Stationery by Simply Sealed.

One of the first details a newly engaged couple should start thinking about for their wedding is the stationery. From save-the-dates to invitations and thank-you notes, stationery is often the first and last thing your guests will see of your wedding. We spoke to Deandra Olivieri, stationery expert and creative director of Simply Sealed, where to begin when it comes to wedding stationery designer to create the wedding stationery of your dreams.

How does a couple select the right stationery designer?
“Finding the right stationery designer is similar to the way you would find any other vendor for your wedding. The key is to feel comfortable with that person and trust that they will carry out your vision for your stationery. Another good tip is to look for a professional who has a graphic design degree. Someone who is professionally trained in graphic design will have a much broader design sensibility, and knowledge of all the different fonts to ensure your stationery design is uniquely yours!”

How long before the wedding should you pick your stationery designer?
“Depending on the needs of your day, I would suggest starting to think about which company you’d like to design your stationery a year to 8 months in advance of your wedding. If you’re looking to send out save the date cards, you might want to think about this decision even earlier.”

What are some tips you can give soon-to-be-newlyweds to reduce stationary costs?
“One of the first things I suggest taking off your radar, are pocket folders. Yes, they hold all of your inserts but they can also be bulky, and add weight to your invitation which will likely result in having to put more money into postage. Make the main invitation the focus of your suite because that’s likely what your guests will keep on their fridge for the next few months leading up to the wedding. Envelopes, and folders or other embellishments usually get tossed as soon as they are opened.”

Should a couple try to get their menus, escort cards, ceremony programs, and other paper details made by the same stationery designer?
“Yes, absolutely! I think it’s always a really special touch when all of the day-of stationery coordinates with your invitations. Your invitations are meant to set the tone for your whole day and if you include details like a crest or monogram, those design elements can be repeated throughout your day-of stationery on items like menus or on a seating chart.”

How important are visual similarities between save the dates, invitations and thank you letters?
“I like to think of wedding stationery as a mini brand for you and your partner. That visual consistency, or even consistency in the wording that you use, (be it casual or formal) help your guests to determine what type of event they will be attending. Including special details like your pet bulldog or yorkie on custom stamps or even within the design of a monogram on all of those different pieces can be a unique way of shedding some light on you and your partner as a couple, and your life together.”

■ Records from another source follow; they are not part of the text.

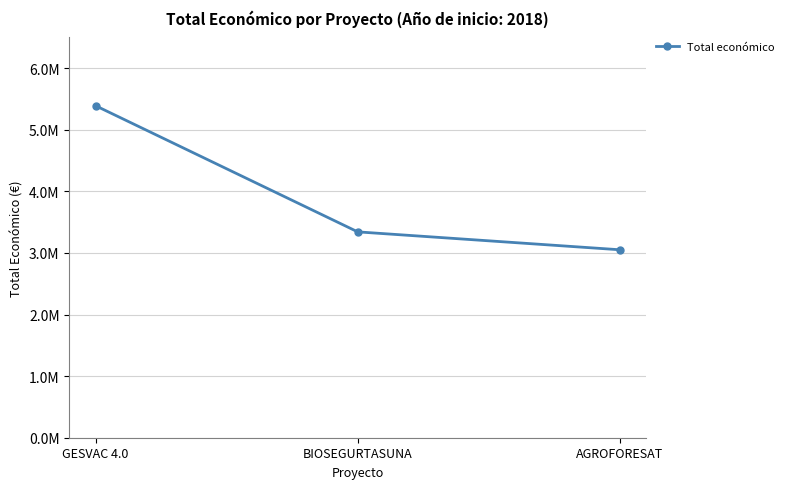

What is the sum of the values at BIOSEGURTASUNA and GESVAC 4.0?

8732850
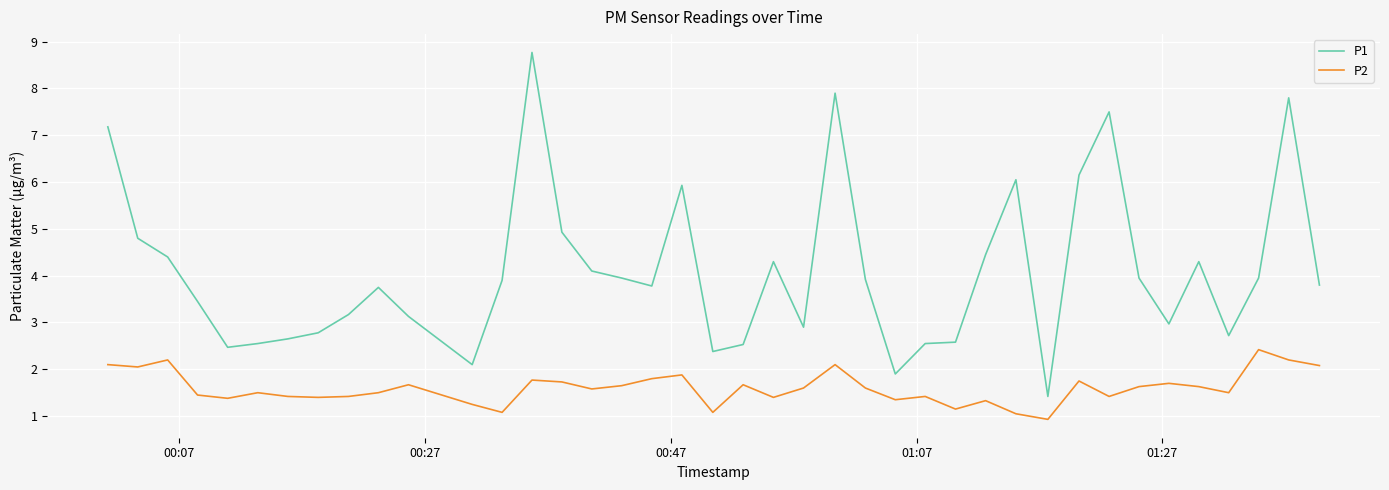

Rank the series by their average value, from highest to lowest.

P1, P2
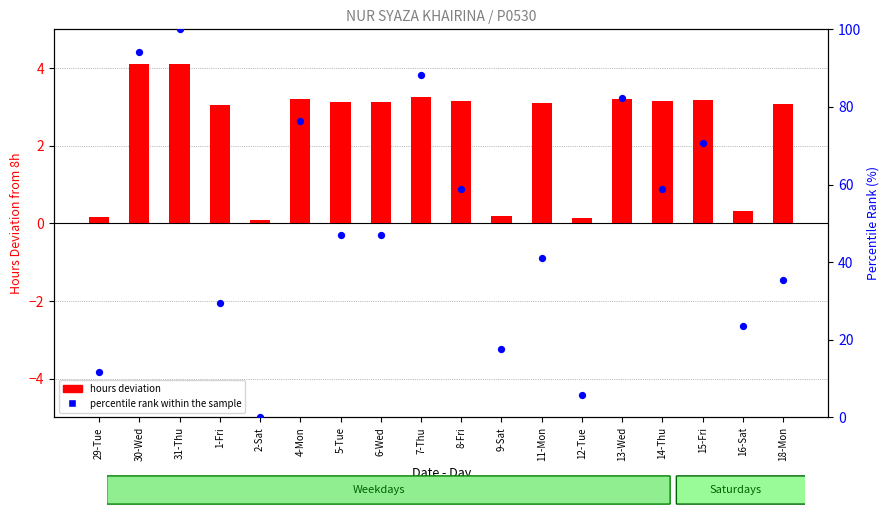

At which category is the sum across all series the highest?

31-Thu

How much of wedding budget should be set aside for stationery?
“We like to suggest anywhere from 2-4 percent of your budget. But if you’re a stationery fanatic, you can definitely go over board on extras like custom stamps, wax seals and other embellishments.”

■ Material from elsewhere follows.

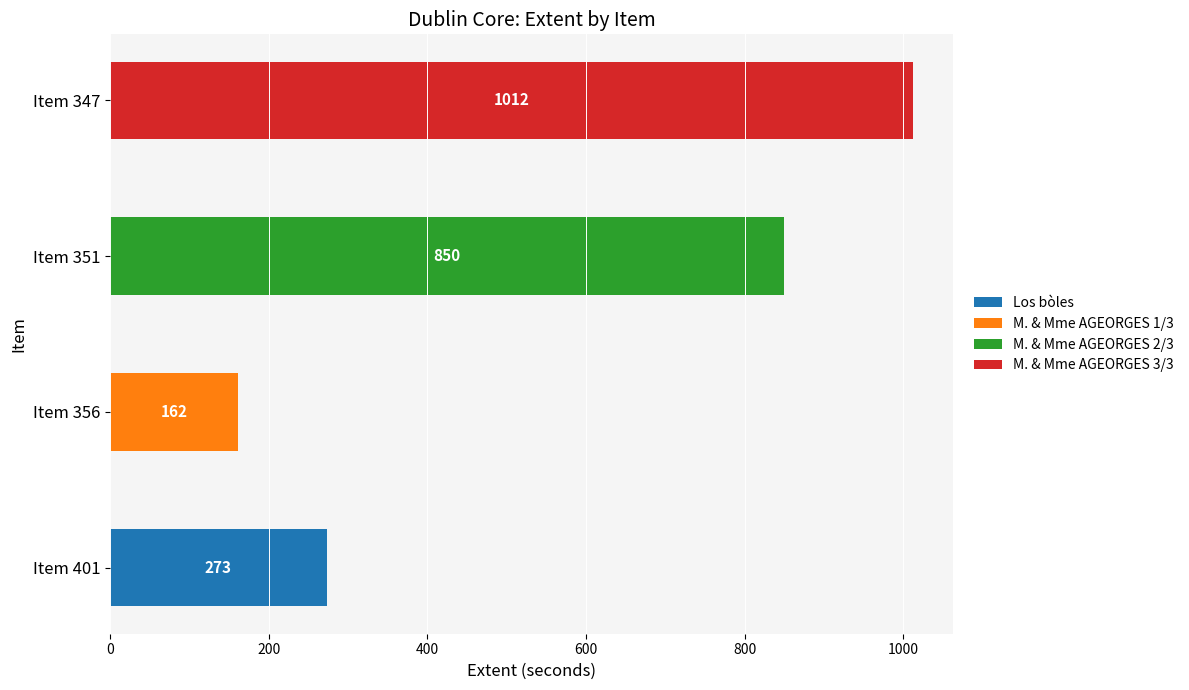

At which category is the sum across all series the highest?

Item 347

When and how should a couple convey sensitive information such as no children allowed or strict dress code?
“The best way to address sensitive information is to be clear and concise, leaving no room for interpretation. We suggest addressing your envelopes to the precise people who are invited. For example, ‘Mr. and Mrs. John Smith and Jane Smith.’ You can also add, ‘and Family’ if there is more than one child invited. If you’re not inviting children, just keep it to ‘Mr. and Mrs. John Smith.’ Then, on your RSVP card, add a line that allows you to fill in the number of seats reserved in that guest’s honour. So, something like ‘_____ seats have been reserved in your honour,’ and then make sure to fill that out by hand before you send out the invitations. Same goes for dress code—make sure it’s stated clearly on either the main invitation or detail card. You can say something like ‘formal black tie reception to follow’ at the bottom of the invitation or add a little bow tie symbol with ‘black tie attire’ underneath it on the detail card.”